We all like to have The Latest and Best Cook Book, don’t we? One of the latest is Jamie Oliver’s Ministry of Food, and I curse him for that title every time I Google for British wartime food information. I don’t know how Jamie got his idea for the book, but not much in cookery (or anything else for that matter) is an entirely new concept. A nice book called – believe it or not - The Latest and Best Cook Book, published in America in 1884 - considers the responsibilities of the ‘Ministry of Domestic Cookery’ – although admittedly with quite a different spin to Jamie's.
The author starts by telling the story of the saintly thirteenth century Queen Elisabeth of Hungary. The usual legend is that the devout and charitable Queen and her husband, Louis IV of Thuringia were idyllically happy. One day when he surprises her going to feed the poor, the bread she is carrying is miraculously changed into roses. I doubt if the hungry waiting for the royal bread scraps would have been ecstatic at getting a bunch of roses instead, no matter how beautiful and fragrant they might have been, but those who are expert in these matters determined the event to be an indication of her saintliness, and eventally she was accorded the official title. The author of The Latest and Best Cook Book however tells a different version. This time, Louis is a thoroughly nasty man who actually forbids her to take food to the poor, then one day surprises her in that very act. He insists, in his ‘stern voice’ that she show him what she carries. In the instant before she is ‘obliged to show him the forbidden burden’ the bread is changed into roses, and he allows her on her way.
The author’s version allows the author’s moral lesson to be drawn of course. It also, rather oddly, allows a grammar lesson.
“It would be well for some husbands if ‘their eyes were hidden’ in such a way that food served them would seem other and better than it really is. But the sense of taste is a rebellious member - especially in the men. It will cry out against the best appearing dish, if its flavor is not of the best. There is but one way to sure success. The housewife herself must be the angel who casts the spell about the humble board and the lowly fare, and invests them with forms and odors of irresistible attractiveness. This is the true poetry of Domestic Cookery; and blessed is the home where one presides who knows this art, and makes each meal a feast, and every guest a glad participant.
But things do not always take so happy a form. For instance: there was recently a brutal murder in Troy, N. Y., and a paper,- reporting the case, clumsily said: ‘A poor woman was killed yesterday in her own home, while cooking her husband's breakfast in a shocking manner.’ Quoting this statement, a contemporary remarked: ‘There are many women who cook their husbands breakfasts in a shocking manner, but it is seldom that justice overtakes them so summarily.’ The subject is a serious one to joke over, but the turn given by the commenting paper is bright and suggestive.

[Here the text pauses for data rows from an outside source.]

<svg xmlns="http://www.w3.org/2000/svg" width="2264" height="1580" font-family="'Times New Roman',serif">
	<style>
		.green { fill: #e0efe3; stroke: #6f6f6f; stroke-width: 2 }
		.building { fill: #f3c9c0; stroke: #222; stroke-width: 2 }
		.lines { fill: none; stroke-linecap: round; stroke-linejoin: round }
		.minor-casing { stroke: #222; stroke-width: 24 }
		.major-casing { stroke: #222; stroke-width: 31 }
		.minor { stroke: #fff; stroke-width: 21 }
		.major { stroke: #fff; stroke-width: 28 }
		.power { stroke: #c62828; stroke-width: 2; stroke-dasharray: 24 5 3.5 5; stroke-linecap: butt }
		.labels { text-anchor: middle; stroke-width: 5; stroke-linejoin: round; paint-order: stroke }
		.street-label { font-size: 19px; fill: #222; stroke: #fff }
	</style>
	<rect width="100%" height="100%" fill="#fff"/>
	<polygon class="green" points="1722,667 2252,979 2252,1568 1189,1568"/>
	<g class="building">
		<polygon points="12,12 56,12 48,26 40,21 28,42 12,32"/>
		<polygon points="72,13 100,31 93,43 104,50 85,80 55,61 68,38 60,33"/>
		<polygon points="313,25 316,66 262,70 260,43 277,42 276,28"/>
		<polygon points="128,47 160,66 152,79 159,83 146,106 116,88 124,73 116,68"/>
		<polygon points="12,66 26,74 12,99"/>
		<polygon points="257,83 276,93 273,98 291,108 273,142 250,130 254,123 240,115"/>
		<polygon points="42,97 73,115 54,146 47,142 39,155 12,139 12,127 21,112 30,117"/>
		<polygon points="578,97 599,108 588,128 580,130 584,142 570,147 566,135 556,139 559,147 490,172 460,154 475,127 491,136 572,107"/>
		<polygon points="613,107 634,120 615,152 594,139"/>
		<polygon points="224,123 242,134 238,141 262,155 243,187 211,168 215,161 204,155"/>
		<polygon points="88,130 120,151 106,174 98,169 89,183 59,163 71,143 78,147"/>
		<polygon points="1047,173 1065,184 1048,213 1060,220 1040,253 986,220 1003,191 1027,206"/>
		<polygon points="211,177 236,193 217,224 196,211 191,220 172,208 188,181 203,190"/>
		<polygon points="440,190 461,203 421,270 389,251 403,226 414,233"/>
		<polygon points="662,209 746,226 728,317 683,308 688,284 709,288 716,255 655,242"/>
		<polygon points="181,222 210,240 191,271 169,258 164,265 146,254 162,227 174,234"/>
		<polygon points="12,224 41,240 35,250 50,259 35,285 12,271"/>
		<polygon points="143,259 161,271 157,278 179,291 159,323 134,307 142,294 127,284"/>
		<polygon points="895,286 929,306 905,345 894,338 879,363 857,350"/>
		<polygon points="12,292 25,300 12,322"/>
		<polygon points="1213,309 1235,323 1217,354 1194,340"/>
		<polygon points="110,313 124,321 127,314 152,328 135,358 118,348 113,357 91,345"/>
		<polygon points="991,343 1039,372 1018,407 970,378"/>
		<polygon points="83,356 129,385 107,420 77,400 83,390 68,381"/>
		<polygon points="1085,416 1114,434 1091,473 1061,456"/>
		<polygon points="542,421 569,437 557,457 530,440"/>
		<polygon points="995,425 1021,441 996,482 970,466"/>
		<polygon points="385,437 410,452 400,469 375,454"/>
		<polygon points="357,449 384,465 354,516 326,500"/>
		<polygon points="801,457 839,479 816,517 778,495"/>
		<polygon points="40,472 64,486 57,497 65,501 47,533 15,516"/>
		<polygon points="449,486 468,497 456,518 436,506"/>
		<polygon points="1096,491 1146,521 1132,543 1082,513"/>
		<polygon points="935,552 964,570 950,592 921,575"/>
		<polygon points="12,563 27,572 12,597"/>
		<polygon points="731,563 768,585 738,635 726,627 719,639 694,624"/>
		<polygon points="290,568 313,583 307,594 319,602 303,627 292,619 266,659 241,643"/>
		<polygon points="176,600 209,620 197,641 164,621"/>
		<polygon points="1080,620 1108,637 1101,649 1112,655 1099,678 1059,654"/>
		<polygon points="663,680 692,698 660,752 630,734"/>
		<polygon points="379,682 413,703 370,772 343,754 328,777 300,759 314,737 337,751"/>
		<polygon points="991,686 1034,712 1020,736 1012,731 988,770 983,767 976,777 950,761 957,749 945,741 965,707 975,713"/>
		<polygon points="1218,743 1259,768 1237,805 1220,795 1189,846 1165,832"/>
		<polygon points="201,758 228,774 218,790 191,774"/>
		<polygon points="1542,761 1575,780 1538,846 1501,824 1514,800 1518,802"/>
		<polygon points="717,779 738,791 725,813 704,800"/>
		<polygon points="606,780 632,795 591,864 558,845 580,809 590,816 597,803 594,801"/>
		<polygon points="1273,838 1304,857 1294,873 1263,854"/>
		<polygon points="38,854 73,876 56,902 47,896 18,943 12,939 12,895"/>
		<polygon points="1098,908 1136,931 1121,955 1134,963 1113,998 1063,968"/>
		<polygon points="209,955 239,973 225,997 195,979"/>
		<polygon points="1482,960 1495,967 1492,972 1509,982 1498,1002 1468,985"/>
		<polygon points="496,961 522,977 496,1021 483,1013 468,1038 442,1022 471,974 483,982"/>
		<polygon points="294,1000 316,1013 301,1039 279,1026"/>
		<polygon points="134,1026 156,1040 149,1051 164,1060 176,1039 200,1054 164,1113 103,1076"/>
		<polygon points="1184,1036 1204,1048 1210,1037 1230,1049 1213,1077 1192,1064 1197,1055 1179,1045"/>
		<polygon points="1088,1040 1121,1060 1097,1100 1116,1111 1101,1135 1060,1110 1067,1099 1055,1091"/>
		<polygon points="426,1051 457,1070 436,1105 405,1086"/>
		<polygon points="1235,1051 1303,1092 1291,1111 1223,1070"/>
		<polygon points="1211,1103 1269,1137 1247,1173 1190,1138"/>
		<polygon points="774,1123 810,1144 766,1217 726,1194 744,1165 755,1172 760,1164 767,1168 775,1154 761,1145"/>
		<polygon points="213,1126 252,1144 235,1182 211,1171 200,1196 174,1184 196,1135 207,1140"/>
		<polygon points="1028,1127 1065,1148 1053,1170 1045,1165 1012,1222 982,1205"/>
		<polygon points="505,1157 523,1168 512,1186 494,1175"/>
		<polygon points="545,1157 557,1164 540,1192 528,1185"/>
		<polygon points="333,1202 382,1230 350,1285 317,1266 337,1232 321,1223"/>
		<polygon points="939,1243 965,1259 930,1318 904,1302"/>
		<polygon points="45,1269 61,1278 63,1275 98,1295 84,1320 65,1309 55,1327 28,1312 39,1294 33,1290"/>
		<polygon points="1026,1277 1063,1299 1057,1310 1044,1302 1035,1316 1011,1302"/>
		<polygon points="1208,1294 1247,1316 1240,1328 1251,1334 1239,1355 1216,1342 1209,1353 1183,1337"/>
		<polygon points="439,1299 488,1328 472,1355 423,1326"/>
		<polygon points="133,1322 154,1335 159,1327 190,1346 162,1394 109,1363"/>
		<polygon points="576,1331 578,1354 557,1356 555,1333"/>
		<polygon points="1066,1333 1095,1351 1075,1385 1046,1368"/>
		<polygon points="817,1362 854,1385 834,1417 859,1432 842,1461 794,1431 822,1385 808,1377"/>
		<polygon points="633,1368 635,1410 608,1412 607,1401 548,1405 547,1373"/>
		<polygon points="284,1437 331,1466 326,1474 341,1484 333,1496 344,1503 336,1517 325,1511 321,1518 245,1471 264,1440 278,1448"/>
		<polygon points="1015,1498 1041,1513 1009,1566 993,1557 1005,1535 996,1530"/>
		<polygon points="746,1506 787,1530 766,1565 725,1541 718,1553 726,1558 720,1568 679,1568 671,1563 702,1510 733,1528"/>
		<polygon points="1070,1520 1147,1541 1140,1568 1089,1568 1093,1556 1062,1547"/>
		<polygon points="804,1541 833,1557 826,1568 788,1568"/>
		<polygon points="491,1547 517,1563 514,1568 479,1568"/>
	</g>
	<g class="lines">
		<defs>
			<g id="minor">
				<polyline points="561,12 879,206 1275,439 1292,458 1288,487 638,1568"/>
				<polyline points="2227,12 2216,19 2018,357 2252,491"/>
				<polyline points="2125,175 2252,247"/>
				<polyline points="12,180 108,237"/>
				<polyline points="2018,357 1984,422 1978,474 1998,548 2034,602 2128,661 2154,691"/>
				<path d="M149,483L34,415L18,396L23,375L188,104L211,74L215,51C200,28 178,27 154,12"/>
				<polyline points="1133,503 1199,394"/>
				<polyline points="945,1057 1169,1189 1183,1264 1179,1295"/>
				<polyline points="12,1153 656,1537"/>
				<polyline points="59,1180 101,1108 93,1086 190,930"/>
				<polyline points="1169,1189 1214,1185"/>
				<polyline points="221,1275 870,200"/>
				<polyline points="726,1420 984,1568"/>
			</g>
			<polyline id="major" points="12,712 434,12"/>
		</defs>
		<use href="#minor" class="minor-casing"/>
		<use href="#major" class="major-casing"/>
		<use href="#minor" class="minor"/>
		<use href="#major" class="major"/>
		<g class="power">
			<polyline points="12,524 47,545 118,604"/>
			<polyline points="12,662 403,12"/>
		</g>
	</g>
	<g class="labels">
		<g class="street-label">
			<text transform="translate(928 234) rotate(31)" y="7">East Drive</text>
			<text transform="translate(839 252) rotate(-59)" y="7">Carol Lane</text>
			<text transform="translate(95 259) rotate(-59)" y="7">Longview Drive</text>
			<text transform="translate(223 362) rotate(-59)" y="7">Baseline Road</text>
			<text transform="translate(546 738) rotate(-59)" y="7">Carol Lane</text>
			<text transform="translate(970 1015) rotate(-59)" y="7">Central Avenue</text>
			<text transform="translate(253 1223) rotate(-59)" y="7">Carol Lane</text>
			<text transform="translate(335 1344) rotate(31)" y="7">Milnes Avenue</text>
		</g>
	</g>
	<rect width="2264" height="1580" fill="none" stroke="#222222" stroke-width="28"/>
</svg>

The fact is, that by skillful manipulation the plainest fare may be transformed into dishes fit for kings, while by ignorance and inattention the best viands may be rendered unfit for human food. Which turn should housewives attempt to give their own culinary affairs? There can be but one reply. But, be it remembered, that freaks of favoring fortune, such as came to Elizabeth, come only to those who are zealously pursuing the line of helpful duty. There is no royal road to success as a housekeeper or a cook. You must ‘work your passage,’ but the way will be smoothed by careful study of pages such as follow, provided the study take shape in wise action.
Remember, too, that the ministry of Domestic Cookery is by no means an unimportant one. It is worthy of the best attention of any housewife.”
If you ask me, if the second version is the accurate one, Elizabeth of Austria should have tried cooking her husband’s breakfast in a shockingly poisonous manner. But she would probably not have been granted sainthood if she had.
Here is a breakfast idea from the book. Please give it ‘your best attention.’
Eggs a la Mode.
Remove the skin from a dozen tomatoes, medium size, cut them up in a saucepan, add a little butter, pepper, and salt; when sufficiently boiled, beat up five or six eggs, and just before you serve, turn them into a saucepan with the tomato, and stir one way for two minutes, allowing them to be well done.
Quotation for the Day …
All well-regulated families set apart an hour every morning for tea and bread and butter.